>>>

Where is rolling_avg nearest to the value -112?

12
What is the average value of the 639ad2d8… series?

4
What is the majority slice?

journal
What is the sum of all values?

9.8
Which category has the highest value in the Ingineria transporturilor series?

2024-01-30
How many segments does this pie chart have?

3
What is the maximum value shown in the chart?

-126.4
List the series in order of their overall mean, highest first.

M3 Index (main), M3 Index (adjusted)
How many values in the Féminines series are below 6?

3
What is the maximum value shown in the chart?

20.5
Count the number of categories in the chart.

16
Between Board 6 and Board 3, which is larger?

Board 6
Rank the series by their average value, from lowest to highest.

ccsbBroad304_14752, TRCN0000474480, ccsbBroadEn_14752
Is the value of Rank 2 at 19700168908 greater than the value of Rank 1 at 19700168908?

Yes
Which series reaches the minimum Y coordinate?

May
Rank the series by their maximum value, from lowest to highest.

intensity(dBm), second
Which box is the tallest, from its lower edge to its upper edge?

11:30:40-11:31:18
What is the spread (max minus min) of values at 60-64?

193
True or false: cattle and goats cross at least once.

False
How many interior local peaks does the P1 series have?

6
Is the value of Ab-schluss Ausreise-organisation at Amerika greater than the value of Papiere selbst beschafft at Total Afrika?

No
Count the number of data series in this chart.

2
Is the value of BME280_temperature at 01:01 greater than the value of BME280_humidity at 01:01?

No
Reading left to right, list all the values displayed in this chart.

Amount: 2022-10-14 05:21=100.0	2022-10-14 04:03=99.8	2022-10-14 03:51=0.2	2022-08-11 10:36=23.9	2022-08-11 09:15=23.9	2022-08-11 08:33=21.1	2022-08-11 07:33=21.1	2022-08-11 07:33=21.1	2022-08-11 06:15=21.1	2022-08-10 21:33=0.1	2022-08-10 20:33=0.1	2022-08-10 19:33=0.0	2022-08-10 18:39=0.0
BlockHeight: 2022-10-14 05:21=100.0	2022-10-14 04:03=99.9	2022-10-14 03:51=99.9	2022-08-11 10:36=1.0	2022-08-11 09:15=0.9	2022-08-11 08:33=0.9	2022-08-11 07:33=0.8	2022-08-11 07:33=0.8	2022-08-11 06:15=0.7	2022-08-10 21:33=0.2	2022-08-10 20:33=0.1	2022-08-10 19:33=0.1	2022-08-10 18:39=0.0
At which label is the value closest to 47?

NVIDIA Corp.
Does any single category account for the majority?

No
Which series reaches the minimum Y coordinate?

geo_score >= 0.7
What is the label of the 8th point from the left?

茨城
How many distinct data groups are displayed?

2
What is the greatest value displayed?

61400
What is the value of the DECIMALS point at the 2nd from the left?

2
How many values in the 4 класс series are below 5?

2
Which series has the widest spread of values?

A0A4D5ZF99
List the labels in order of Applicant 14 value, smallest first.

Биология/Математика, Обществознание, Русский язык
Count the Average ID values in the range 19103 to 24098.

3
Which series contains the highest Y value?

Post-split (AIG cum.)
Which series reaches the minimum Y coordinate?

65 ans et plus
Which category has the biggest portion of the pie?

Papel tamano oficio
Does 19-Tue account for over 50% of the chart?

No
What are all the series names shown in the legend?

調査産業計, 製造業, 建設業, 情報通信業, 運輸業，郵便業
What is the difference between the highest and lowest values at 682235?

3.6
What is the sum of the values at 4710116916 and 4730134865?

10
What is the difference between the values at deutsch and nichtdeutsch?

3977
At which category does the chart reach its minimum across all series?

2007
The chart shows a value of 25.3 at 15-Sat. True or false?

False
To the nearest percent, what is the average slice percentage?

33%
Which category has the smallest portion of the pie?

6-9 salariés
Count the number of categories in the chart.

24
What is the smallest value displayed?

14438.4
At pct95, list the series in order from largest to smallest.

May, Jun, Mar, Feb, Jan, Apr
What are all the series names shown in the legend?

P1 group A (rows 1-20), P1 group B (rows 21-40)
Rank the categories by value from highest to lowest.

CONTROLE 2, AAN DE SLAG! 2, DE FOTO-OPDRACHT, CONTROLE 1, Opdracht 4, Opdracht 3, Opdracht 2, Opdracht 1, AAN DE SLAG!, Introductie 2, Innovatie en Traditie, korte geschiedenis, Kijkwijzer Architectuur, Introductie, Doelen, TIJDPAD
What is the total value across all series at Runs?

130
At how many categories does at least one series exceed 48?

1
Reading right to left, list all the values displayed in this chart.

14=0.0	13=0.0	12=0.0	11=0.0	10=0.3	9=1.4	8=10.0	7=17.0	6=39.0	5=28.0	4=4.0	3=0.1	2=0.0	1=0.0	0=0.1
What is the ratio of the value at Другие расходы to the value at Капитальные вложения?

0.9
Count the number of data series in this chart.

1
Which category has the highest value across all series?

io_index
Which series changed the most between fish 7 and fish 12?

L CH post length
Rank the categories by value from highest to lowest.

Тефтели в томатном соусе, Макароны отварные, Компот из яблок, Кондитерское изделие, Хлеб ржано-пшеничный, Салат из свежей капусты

<<<

**Exercise instructions**
Rewrite the data above, changing every "chart" to "graph" and leaving everything else unchanged.

**Answer space**
Where is rolling_avg nearest to the value -112?

12
What is the average value of the 639ad2d8… series?

4
What is the majority slice?

journal
What is the sum of all values?

9.8
Which category has the highest value in the Ingineria transporturilor series?

2024-01-30
How many segments does this pie graph have?

3
What is the maximum value shown in the graph?

-126.4
List the series in order of their overall mean, highest first.

M3 Index (main), M3 Index (adjusted)
How many values in the Féminines series are below 6?

3
What is the maximum value shown in the graph?

20.5
Count the number of categories in the graph.

16
Between Board 6 and Board 3, which is larger?

Board 6
Rank the series by their average value, from lowest to highest.

ccsbBroad304_14752, TRCN0000474480, ccsbBroadEn_14752
Is the value of Rank 2 at 19700168908 greater than the value of Rank 1 at 19700168908?

Yes
Which series reaches the minimum Y coordinate?

May
Rank the series by their maximum value, from lowest to highest.

intensity(dBm), second
Which box is the tallest, from its lower edge to its upper edge?

11:30:40-11:31:18
What is the spread (max minus min) of values at 60-64?

193
True or false: cattle and goats cross at least once.

False
How many interior local peaks does the P1 series have?

6
Is the value of Ab-schluss Ausreise-organisation at Amerika greater than the value of Papiere selbst beschafft at Total Afrika?

No
Count the number of data series in this graph.

2
Is the value of BME280_temperature at 01:01 greater than the value of BME280_humidity at 01:01?

No
Reading left to right, list all the values displayed in this graph.

Amount: 2022-10-14 05:21=100.0	2022-10-14 04:03=99.8	2022-10-14 03:51=0.2	2022-08-11 10:36=23.9	2022-08-11 09:15=23.9	2022-08-11 08:33=21.1	2022-08-11 07:33=21.1	2022-08-11 07:33=21.1	2022-08-11 06:15=21.1	2022-08-10 21:33=0.1	2022-08-10 20:33=0.1	2022-08-10 19:33=0.0	2022-08-10 18:39=0.0
BlockHeight: 2022-10-14 05:21=100.0	2022-10-14 04:03=99.9	2022-10-14 03:51=99.9	2022-08-11 10:36=1.0	2022-08-11 09:15=0.9	2022-08-11 08:33=0.9	2022-08-11 07:33=0.8	2022-08-11 07:33=0.8	2022-08-11 06:15=0.7	2022-08-10 21:33=0.2	2022-08-10 20:33=0.1	2022-08-10 19:33=0.1	2022-08-10 18:39=0.0
At which label is the value closest to 47?

NVIDIA Corp.
Does any single category account for the majority?

No
Which series reaches the minimum Y coordinate?

geo_score >= 0.7
What is the label of the 8th point from the left?

茨城
How many distinct data groups are displayed?

2
What is the greatest value displayed?

61400
What is the value of the DECIMALS point at the 2nd from the left?

2
How many values in the 4 класс series are below 5?

2
Which series has the widest spread of values?

A0A4D5ZF99
List the labels in order of Applicant 14 value, smallest first.

Биология/Математика, Обществознание, Русский язык
Count the Average ID values in the range 19103 to 24098.

3
Which series contains the highest Y value?

Post-split (AIG cum.)
Which series reaches the minimum Y coordinate?

65 ans et plus
Which category has the biggest portion of the pie?

Papel tamano oficio
Does 19-Tue account for over 50% of the graph?

No
What are all the series names shown in the legend?

調査産業計, 製造業, 建設業, 情報通信業, 運輸業，郵便業
What is the difference between the highest and lowest values at 682235?

3.6
What is the sum of the values at 4710116916 and 4730134865?

10
What is the difference between the values at deutsch and nichtdeutsch?

3977
At which category does the graph reach its minimum across all series?

2007
The graph shows a value of 25.3 at 15-Sat. True or false?

False
To the nearest percent, what is the average slice percentage?

33%
Which category has the smallest portion of the pie?

6-9 salariés
Count the number of categories in the graph.

24
What is the smallest value displayed?

14438.4
At pct95, list the series in order from largest to smallest.

May, Jun, Mar, Feb, Jan, Apr
What are all the series names shown in the legend?

P1 group A (rows 1-20), P1 group B (rows 21-40)
Rank the categories by value from highest to lowest.

CONTROLE 2, AAN DE SLAG! 2, DE FOTO-OPDRACHT, CONTROLE 1, Opdracht 4, Opdracht 3, Opdracht 2, Opdracht 1, AAN DE SLAG!, Introductie 2, Innovatie en Traditie, korte geschiedenis, Kijkwijzer Architectuur, Introductie, Doelen, TIJDPAD
What is the total value across all series at Runs?

130
At how many categories does at least one series exceed 48?

1
Reading right to left, list all the values displayed in this graph.

14=0.0	13=0.0	12=0.0	11=0.0	10=0.3	9=1.4	8=10.0	7=17.0	6=39.0	5=28.0	4=4.0	3=0.1	2=0.0	1=0.0	0=0.1
What is the ratio of the value at Другие расходы to the value at Капитальные вложения?

0.9
Count the number of data series in this graph.

1
Which category has the highest value across all series?

io_index
Which series changed the most between fish 7 and fish 12?

L CH post length
Rank the categories by value from highest to lowest.

Тефтели в томатном соусе, Макароны отварные, Компот из яблок, Кондитерское изделие, Хлеб ржано-пшеничный, Салат из свежей капусты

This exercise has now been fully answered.